また、「この前、あいつと飲んだ時」という話題にも私個人は辟易としている。つまりはそういう露出の仕方もあるということで、なんとか仕事につなげたいから"飲む"、というわけだ。

 楽しい仲間と飲みたいから飲む、が理想でありたい。しかし、芸能界のいったいどこに"楽しい仲間"なんているんだ。全員ライバル構図において友達?本気か?と問いたくもなる。

 結果、"脚光"への憧憬や執着や期待めいたものがタレントたちの足を飲み会へ向かわせるのだと私は解釈している。

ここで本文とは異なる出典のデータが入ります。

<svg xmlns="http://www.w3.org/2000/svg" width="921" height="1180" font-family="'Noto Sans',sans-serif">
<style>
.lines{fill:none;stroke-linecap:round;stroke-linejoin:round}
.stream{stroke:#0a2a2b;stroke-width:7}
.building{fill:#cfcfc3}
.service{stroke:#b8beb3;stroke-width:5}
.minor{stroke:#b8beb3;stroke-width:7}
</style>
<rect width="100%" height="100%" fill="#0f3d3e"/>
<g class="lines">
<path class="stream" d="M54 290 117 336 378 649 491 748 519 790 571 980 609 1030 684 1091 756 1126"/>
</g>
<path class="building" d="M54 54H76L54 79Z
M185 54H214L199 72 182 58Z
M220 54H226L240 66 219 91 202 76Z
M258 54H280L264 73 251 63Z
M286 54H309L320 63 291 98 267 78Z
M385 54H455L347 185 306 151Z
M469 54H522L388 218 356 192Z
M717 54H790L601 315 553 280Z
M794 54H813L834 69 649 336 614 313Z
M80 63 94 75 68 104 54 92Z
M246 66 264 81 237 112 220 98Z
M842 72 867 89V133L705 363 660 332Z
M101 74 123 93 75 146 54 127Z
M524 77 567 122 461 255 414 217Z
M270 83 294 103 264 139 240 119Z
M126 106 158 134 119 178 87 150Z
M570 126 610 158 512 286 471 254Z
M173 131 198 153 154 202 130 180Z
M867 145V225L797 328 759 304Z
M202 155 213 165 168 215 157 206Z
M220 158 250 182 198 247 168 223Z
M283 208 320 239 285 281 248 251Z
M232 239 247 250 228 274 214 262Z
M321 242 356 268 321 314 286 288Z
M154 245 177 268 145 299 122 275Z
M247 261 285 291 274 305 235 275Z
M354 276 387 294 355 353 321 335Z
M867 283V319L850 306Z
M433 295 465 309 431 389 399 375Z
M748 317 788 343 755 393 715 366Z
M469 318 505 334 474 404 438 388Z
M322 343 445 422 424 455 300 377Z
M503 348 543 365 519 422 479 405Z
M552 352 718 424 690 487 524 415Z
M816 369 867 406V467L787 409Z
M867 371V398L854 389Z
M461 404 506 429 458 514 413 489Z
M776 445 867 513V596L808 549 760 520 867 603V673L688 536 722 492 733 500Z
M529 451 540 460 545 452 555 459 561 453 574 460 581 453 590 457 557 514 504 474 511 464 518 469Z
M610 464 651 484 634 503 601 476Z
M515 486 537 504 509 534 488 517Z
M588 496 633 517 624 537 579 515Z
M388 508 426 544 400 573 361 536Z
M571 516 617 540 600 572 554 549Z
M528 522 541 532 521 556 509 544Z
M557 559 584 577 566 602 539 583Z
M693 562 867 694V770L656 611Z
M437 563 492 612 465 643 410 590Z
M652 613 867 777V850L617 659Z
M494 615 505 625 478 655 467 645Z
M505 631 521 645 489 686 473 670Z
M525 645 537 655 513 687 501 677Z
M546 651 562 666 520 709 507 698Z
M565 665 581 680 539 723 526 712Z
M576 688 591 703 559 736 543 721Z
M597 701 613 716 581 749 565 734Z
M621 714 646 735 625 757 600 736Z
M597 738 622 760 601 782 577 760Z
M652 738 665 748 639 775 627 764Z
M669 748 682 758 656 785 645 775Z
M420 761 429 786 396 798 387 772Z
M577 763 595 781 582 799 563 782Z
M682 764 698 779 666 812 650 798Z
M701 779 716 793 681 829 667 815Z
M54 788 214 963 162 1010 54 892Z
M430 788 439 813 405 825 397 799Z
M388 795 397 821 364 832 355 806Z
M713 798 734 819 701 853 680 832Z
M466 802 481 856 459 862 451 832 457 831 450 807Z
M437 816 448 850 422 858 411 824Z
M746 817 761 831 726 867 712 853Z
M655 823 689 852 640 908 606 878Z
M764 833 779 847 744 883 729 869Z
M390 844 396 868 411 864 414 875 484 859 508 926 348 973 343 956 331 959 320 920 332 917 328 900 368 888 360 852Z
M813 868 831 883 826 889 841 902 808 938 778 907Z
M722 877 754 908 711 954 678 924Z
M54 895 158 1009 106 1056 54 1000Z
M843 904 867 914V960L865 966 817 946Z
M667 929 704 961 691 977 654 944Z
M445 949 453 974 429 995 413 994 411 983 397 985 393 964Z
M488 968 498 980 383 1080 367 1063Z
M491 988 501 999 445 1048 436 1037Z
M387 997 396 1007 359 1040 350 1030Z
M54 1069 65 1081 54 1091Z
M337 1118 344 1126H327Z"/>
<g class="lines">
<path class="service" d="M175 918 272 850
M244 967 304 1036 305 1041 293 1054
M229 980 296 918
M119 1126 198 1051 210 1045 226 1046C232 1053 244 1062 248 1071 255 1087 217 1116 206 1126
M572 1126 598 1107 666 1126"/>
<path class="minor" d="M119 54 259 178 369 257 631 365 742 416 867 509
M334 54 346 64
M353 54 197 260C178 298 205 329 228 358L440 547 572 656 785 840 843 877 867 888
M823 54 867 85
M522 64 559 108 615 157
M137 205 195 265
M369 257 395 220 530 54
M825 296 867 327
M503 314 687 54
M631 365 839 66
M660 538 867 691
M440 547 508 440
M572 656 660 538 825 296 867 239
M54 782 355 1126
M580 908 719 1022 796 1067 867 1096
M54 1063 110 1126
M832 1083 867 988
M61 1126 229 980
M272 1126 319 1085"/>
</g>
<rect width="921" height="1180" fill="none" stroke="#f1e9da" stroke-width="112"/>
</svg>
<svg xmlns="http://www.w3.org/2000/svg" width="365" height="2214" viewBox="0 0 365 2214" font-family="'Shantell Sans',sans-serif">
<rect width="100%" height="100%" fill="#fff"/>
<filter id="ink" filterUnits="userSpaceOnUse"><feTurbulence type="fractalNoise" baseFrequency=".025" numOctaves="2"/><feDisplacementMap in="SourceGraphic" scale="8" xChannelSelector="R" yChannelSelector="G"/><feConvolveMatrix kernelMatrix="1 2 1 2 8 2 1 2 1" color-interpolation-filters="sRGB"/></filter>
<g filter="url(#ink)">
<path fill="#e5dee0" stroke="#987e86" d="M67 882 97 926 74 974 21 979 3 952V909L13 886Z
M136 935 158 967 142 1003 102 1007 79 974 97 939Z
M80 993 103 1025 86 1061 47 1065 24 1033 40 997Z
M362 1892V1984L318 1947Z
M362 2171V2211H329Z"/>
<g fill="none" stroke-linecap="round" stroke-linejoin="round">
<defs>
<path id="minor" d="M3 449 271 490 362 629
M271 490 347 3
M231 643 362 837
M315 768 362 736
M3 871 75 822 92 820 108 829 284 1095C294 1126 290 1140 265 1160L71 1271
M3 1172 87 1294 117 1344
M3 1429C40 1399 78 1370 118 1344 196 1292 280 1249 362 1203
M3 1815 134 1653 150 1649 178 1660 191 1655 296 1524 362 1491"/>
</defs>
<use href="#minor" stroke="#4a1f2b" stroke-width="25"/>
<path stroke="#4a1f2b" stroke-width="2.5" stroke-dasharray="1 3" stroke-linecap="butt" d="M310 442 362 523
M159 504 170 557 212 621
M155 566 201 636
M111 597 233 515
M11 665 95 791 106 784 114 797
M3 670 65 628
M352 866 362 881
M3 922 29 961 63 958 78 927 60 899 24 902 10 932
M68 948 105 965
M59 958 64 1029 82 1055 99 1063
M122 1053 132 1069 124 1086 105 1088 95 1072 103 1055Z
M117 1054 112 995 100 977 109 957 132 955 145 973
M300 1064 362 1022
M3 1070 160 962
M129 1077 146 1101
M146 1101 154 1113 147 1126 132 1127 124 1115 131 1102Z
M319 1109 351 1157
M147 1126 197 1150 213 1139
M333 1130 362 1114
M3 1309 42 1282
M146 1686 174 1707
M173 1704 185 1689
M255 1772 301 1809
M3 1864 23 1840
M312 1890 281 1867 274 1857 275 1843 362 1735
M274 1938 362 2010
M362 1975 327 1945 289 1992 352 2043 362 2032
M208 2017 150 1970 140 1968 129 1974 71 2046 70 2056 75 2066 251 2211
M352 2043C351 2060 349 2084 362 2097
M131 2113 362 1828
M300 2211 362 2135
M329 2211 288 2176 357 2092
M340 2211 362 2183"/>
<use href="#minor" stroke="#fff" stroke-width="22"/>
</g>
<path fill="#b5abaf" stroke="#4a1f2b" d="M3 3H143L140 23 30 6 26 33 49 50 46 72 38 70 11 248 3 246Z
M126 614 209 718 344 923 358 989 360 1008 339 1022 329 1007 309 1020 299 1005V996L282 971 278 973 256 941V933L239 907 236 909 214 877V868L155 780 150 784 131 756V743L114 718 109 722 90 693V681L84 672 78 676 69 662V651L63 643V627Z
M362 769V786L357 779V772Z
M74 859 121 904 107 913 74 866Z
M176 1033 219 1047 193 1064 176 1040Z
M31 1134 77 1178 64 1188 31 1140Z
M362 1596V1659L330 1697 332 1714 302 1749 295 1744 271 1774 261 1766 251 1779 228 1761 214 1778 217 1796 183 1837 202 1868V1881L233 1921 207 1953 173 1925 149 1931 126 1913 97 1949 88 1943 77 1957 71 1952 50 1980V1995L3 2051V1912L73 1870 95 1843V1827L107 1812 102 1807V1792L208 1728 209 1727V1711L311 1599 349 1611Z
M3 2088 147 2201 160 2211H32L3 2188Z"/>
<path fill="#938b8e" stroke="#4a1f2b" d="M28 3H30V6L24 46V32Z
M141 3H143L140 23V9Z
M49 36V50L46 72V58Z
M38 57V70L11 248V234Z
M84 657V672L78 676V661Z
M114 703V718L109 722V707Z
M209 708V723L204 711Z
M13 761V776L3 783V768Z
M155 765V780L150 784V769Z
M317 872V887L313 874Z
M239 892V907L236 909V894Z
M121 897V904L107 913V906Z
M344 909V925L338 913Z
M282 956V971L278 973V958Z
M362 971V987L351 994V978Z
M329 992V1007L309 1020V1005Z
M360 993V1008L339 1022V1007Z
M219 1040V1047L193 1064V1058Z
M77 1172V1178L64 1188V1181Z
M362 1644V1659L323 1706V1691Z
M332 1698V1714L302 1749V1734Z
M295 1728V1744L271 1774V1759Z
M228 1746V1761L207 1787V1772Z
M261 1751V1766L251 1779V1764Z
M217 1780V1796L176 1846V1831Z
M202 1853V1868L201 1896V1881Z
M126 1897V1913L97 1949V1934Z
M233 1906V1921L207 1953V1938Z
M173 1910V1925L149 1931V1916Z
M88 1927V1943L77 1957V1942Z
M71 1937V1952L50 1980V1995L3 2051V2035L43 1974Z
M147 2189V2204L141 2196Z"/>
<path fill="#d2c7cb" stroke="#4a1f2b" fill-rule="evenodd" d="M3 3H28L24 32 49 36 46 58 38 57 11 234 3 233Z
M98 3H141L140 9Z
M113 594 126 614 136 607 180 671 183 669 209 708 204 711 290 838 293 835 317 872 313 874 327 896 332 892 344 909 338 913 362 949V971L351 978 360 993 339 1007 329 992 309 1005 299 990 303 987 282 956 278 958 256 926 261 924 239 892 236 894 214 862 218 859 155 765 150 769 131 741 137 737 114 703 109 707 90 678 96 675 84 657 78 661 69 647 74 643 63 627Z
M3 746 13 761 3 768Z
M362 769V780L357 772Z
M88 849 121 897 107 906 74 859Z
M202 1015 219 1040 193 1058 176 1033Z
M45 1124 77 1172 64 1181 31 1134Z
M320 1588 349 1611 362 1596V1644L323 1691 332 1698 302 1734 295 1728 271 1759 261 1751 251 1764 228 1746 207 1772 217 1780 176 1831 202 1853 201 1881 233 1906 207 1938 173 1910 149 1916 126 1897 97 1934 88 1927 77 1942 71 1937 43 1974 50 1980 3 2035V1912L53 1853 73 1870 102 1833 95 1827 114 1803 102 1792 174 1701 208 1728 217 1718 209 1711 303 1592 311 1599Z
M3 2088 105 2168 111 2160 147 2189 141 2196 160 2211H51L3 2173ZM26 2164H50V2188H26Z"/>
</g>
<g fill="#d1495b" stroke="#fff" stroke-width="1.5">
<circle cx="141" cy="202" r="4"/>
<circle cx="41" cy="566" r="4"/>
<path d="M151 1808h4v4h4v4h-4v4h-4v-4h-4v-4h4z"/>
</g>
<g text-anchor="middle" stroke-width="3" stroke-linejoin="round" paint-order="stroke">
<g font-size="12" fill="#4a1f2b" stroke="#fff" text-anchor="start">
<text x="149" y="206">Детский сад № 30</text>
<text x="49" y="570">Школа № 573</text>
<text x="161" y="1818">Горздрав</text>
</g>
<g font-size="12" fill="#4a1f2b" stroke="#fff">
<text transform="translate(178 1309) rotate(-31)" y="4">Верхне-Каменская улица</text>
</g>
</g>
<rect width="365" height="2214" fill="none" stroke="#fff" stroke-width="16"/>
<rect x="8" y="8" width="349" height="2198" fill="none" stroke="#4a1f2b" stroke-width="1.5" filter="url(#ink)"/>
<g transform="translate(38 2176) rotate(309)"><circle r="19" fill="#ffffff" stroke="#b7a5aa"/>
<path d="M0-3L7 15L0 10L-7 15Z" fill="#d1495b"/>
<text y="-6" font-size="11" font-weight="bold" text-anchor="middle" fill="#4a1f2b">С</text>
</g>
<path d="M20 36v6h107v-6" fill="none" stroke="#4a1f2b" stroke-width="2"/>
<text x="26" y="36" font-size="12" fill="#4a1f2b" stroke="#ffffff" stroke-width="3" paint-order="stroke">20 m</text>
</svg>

 本当は、飲まなくても、一緒に仕事をすれば分かる。その人がどれほど優秀かあるいはそうでないか。優しいかあるいはズルいか。配慮があるかあるいは強欲か。飲み会以上に、仕事をすると見える。

 それは、仕事の現場が何より必死さを求められる場所だからだ。本来の性格が露わになる場所とも言えよう。必死で生きたいと思うタレントは、そこにある権力へすり寄りもしよう。その生存戦略を責めようとは思わないが、ガチ喧嘩同様、それらが放出するある種のエグさに目を覆う視聴者もいるだろう。

 そうまでして、脚光を浴びたいか。そこには何もないのに…。

幻より数字

 脚光とはそれほど人を狂わす。窮地の男性が思わずニヤリと微笑んでしまうほどに。タレントが権力に媚びへつらうほどに。タレントがつるんで光の端っこに居たいと願わせるほどに。

 じゃあ何をモチベーションにお前は仕事をやっているんだと問われれば、私は、「数字のため」だろうか。このコラムの順位も同様、テレビでは視聴率だ。とにかくなんでもいいから一位を目指す。私のモチベーションはそれのみと言っていい。

 以前、二桁視聴率を取れたお祝いの宴席があった。プロデューサーたちに、仕事の大変さをうかがうと、意外な答えが返ってきた。

 私はてっきり、我儘なタレントたちに手こずっているのだろうなぁ、と予測していた。

 が、彼らの答えは「テレビに映った素人さんへの対応」だった。